Records from a data source:
((
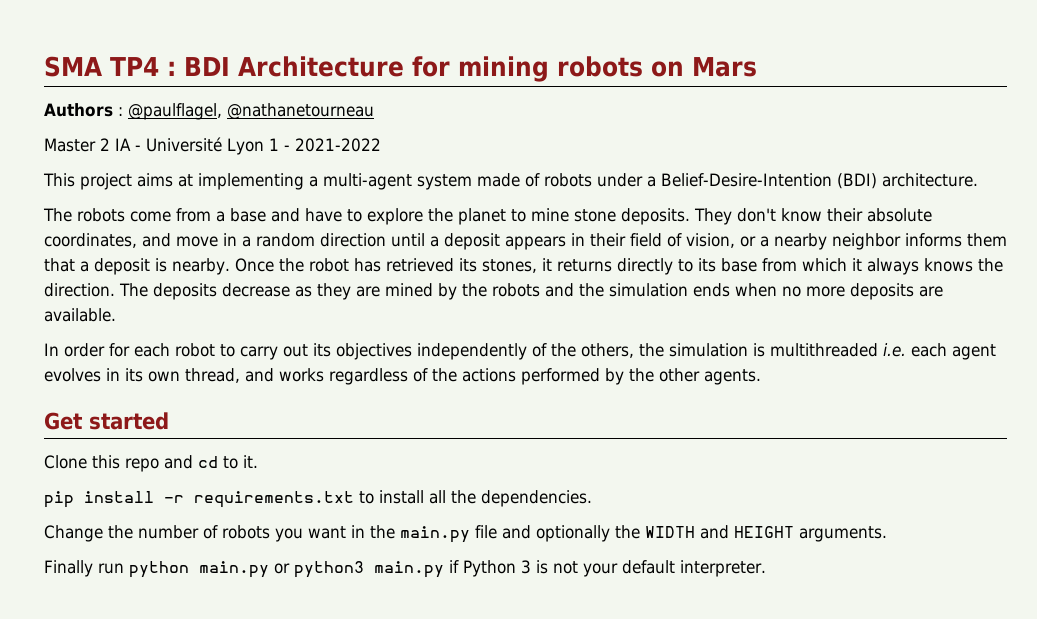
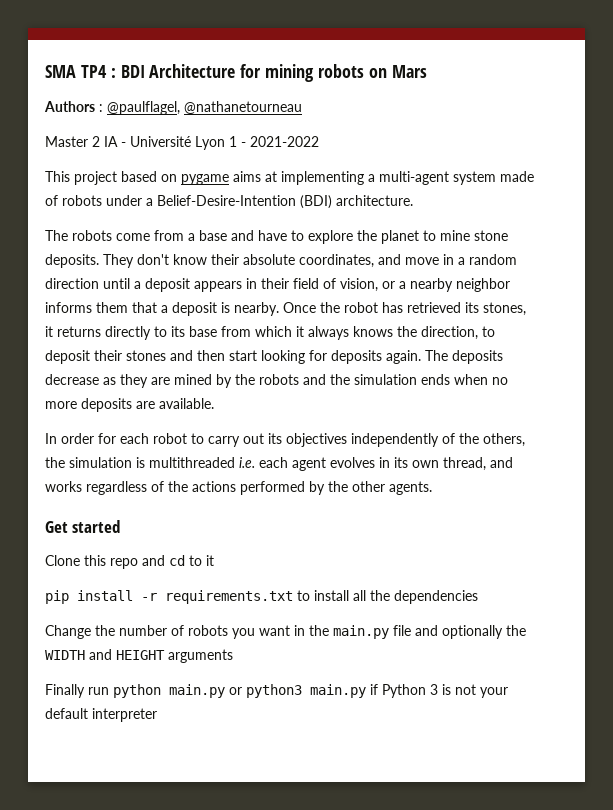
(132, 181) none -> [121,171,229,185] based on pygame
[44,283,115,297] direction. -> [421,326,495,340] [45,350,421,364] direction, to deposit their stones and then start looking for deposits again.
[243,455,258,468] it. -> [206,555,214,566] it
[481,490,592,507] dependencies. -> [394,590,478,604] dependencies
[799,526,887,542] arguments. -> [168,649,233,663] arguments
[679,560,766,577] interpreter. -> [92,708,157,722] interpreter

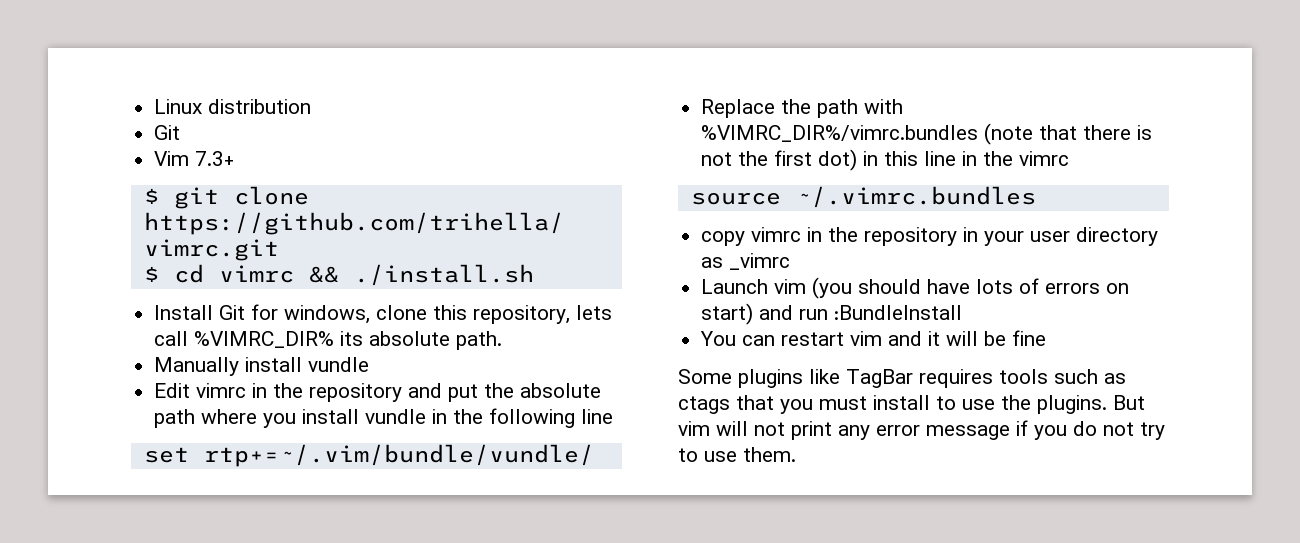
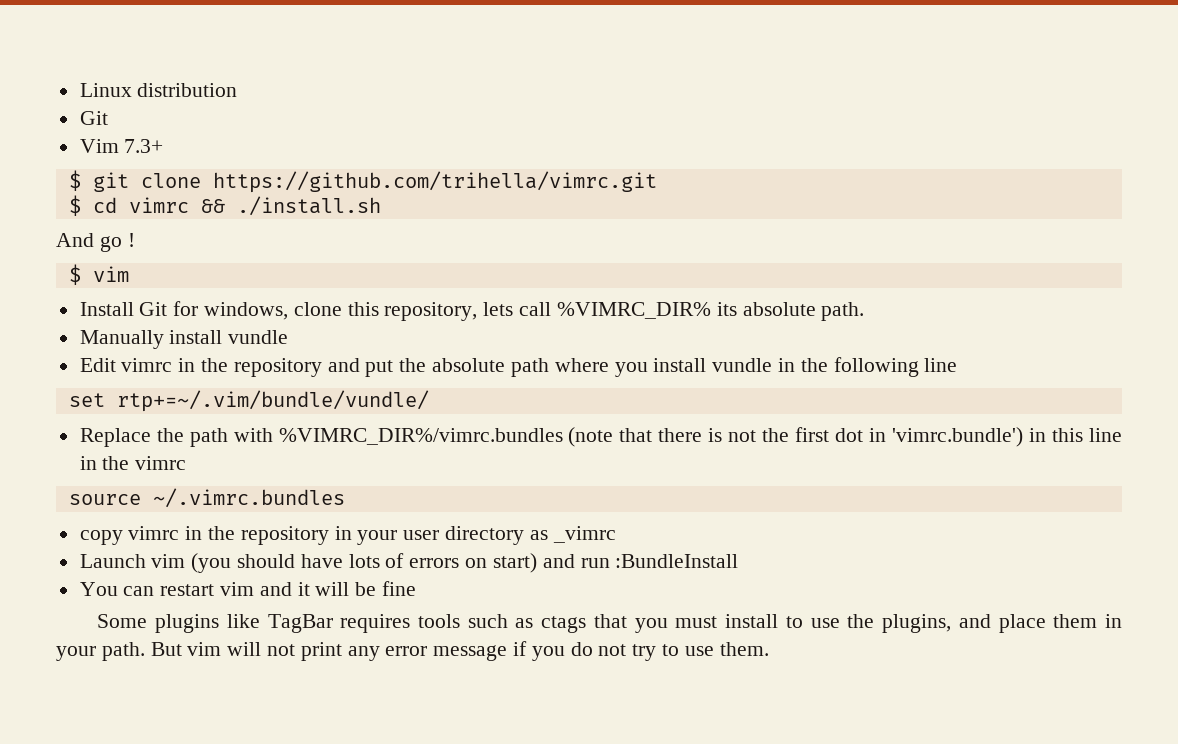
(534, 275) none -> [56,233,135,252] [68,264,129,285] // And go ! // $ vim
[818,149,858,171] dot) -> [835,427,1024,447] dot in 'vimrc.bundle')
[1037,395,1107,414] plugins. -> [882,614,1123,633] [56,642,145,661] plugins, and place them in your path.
))
> Aim of the task: Would you copy the records word for word, without any of their pictures?

> Output for this task:
(132, 181) none -> [121,171,229,185] based on pygame
[44,283,115,297] direction. -> [421,326,495,340] [45,350,421,364] direction, to deposit their stones and then start looking for deposits again.
[243,455,258,468] it. -> [206,555,214,566] it
[481,490,592,507] dependencies. -> [394,590,478,604] dependencies
[799,526,887,542] arguments. -> [168,649,233,663] arguments
[679,560,766,577] interpreter. -> [92,708,157,722] interpreter

(534, 275) none -> [56,233,135,252] [68,264,129,285] // And go ! // $ vim
[818,149,858,171] dot) -> [835,427,1024,447] dot in 'vimrc.bundle')
[1037,395,1107,414] plugins. -> [882,614,1123,633] [56,642,145,661] plugins, and place them in your path.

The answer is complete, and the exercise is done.